Ok, die Bayern hatten mehr Torchancen als Real und das Ergebnis ist aus Münchner Sicht sicherlich unglücklich. Aber die Vielzahl an klaren Torchancen (Kimmich zählte sechs oder sieben) gab es definitiv nicht. Real-Torhüter Keylor Navas musste nur einmal sein Können auf der Linie zeigen bei einem Schuss von Franck Ribery kurz nach der Pause.

Doch Süle und Kimmich hatten noch mehr zu sagen. In der Kabine war keiner dabei, der gesagt hat: ‘Scheiße, wir sind raus!’ Wir waren alle der Meinung, dass noch alles drin ist. Denn ich glaube, ich habe selten so ein schwaches Real Madrid in München gesehen”, fügte Süle an. Kimmich erkannte die Qualität von Real, aus zwei Chance zwei Tore zu machen, an, aber die Gäste aus Spanien hätten “ganz klar gezeigt, dass sie sehr große Schwächen haben.”

Zahlenspiele sind sinnlos

Es war schon ein Schwung Überheblichkeit dabei in der Analyse. Süle und Kimmich machten es sich sehr einfach, indem sie den Gegner, der seit vier Jahren die unumstritten beste Mannschaft Europas ist, klein redeten. 5:2, 6:2, 7:2 – die Zahlenspiele sind sinnlos und entsprechen auch nicht der Realität.

Für beide war das Duell mit Real Madrid das erste ganz große Spiel in ihrer Karriere.

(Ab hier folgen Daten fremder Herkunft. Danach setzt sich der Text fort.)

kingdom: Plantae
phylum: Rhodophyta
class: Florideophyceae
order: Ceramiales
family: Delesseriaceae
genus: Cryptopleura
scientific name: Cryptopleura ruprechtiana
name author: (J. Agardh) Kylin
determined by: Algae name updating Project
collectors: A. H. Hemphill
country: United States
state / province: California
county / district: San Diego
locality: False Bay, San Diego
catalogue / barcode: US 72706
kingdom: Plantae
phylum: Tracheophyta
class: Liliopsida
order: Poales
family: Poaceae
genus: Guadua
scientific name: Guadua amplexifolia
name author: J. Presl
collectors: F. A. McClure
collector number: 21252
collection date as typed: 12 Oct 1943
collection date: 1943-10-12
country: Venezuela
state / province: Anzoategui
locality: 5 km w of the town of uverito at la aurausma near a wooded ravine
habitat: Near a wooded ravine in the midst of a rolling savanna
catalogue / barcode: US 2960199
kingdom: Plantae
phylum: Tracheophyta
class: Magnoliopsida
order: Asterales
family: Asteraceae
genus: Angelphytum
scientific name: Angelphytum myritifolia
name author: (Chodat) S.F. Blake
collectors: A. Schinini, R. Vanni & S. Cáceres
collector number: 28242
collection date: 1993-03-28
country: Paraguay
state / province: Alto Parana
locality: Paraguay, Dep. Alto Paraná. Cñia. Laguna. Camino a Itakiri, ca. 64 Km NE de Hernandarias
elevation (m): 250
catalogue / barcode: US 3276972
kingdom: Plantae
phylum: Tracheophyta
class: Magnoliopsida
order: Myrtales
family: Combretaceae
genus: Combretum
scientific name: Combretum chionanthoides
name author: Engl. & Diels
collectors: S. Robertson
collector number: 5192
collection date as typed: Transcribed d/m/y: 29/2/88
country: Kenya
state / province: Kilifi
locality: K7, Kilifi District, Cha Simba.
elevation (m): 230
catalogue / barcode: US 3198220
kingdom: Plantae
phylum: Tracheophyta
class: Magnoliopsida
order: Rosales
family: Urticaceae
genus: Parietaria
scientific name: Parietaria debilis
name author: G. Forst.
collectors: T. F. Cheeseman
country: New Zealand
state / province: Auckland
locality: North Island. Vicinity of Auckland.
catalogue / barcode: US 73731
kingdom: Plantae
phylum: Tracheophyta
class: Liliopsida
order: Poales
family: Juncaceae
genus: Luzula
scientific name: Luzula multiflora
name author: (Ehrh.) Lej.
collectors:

Da wäre ein bisschen mehr Demut in der Analyse angebracht gewesen. Die Bayern müssen vielmehr die Schuld bei sich suchen, denn gegen ein allenfalls durchschnittliches Real Madrid hätte viel mehr rausspringen müssen, als die sechste Pleite gegen die Königlichen in Folge. So unsichtbar wie in diesem Spiel war Cristiano Ronaldo schon lange nicht mehr.

Aber es passte einfach einiges nicht im Bayern-Spiel. Wenig Druck über die Flügel, abgesehen von einer guten Phase von Ribery nach der Pause. Wenig klar vorgetragene Angriffe, die zu einer klaren Torchance hätten führen können. Schlüsselspieler wie Thiago und Lewandowski, die in einem großen Spiel erneut nicht da waren. Und zu allem Überfluss kam dann noch der kapitale Bock von Rafinha vor dem 1:2 hinzu.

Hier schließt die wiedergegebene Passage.